We had two out-of-season congressional races.  Republicans won both, so the drive-bys have had little to say since the votes were tallied.  The chattering class wants to put this all on  Trump.  Yes,  I think he deserves some credit, but there are some other things to talk about.

 

Greg Murphy.   This was an abbreviated election calendar in the Third.  Many candidates tried to run their races on TV and radio like they would in a normal election year.  Murphy ran a boots-on-the-ground, hands-on type of grassroots campaign — and it paid off BIG TIME.

 

This guy’s ground organization will make him a force to be reckoned with for the foreseeable future. He didn’t just beat Joan Perry and Allen Thomas, he obliterated them.   Future primary and general election opponents in the Third District will have to think really hard about whether they want to be on the small end of a 60-40 percent beat-down.  That kind of beating appears to be what the good doctor is prescribing these days.

 

Murphy carried every county but Hyde.  He managed to win big in Pitt — the home county he and Thomas share — by a 60-38 margin.  (The folks who knew both of them  best bet big on Murphy.) Murphy even dramatically improved on his performance in Onslow during the runoff with Perry — this time taking nearly 69% of the vote.

 

Murphy’s record in the General Assembly sure left a lot for conservatives to think about and think over.  The endorsement by and campaign assistance from soon-to-be colleagues Mark Meadows and Jim Jordan helped to assuage those fears.  The campaign  assistance from the Trump organization, and President Trump himself,  also helped close the sale for most people with doubts about Murphy.

 

Greg Murphy said he’s going to DC to be a teammate and ally  with Jim Jordan, Mark Meadows and Donald Trump.  I don’t think  a lot of people saw a problem with that.

 

 

Dan Bishop.   We had the same kind of abbreviated schedule in this race.  But Bishop had an advantage as an incumbent legislator who had run elections in parts of the district before.  He had the name ID early on.

 

This was the famous re-do election brought on by the drive-bys and the other lefties slandering Mark Harris and demeaning the people of the state.  Granted, this time around, the GOP campaign did a better job of defining McCready for what he really is.

 

Bishop beat McCready by roughly 4,000 votes — nearly FIVE TIMES the victory margin  of Mark Harris.

 

It helped that the state GOP had plenty of eyes on the ground in places like Robeson County — where monkey business went down last time and looked to be occurring again.

 

The Bishop campaign managed to close the R vs.
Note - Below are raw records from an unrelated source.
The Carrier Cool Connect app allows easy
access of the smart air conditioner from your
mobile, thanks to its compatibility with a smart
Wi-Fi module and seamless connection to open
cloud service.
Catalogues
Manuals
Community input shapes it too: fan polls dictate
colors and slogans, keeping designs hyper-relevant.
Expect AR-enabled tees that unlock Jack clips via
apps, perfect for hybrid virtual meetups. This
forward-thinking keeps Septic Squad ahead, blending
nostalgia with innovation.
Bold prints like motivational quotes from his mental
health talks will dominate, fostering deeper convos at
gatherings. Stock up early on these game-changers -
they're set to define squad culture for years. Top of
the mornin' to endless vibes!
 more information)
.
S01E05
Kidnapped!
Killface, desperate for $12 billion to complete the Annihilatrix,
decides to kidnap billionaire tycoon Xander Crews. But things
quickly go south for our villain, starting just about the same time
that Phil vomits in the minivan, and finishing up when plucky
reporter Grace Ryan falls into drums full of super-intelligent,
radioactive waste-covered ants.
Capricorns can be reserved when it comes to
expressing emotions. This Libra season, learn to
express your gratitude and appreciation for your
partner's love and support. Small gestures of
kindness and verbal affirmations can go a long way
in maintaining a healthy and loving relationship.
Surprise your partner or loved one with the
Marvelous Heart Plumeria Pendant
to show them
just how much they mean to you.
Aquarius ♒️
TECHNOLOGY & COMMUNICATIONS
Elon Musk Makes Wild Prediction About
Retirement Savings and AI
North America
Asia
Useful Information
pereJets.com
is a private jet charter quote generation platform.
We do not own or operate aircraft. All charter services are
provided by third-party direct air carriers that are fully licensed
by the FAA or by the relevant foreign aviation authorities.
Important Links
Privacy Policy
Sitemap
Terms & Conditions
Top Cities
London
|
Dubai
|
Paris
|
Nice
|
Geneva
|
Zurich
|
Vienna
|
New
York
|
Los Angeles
D vote gap in a number of the district’s eastern counties — where McCready had invested so heavily and had been counting so heavily on a  big turnout and wide victory margin.

 

The Takeaway:  North Carolina conservatives are gaining two new leaders who will be substantially more conservative than the  men they replace.  Tuesday also shoots a big hole in the Purple NC theory — that a conservative who wears his passion on his sleeve can’t win.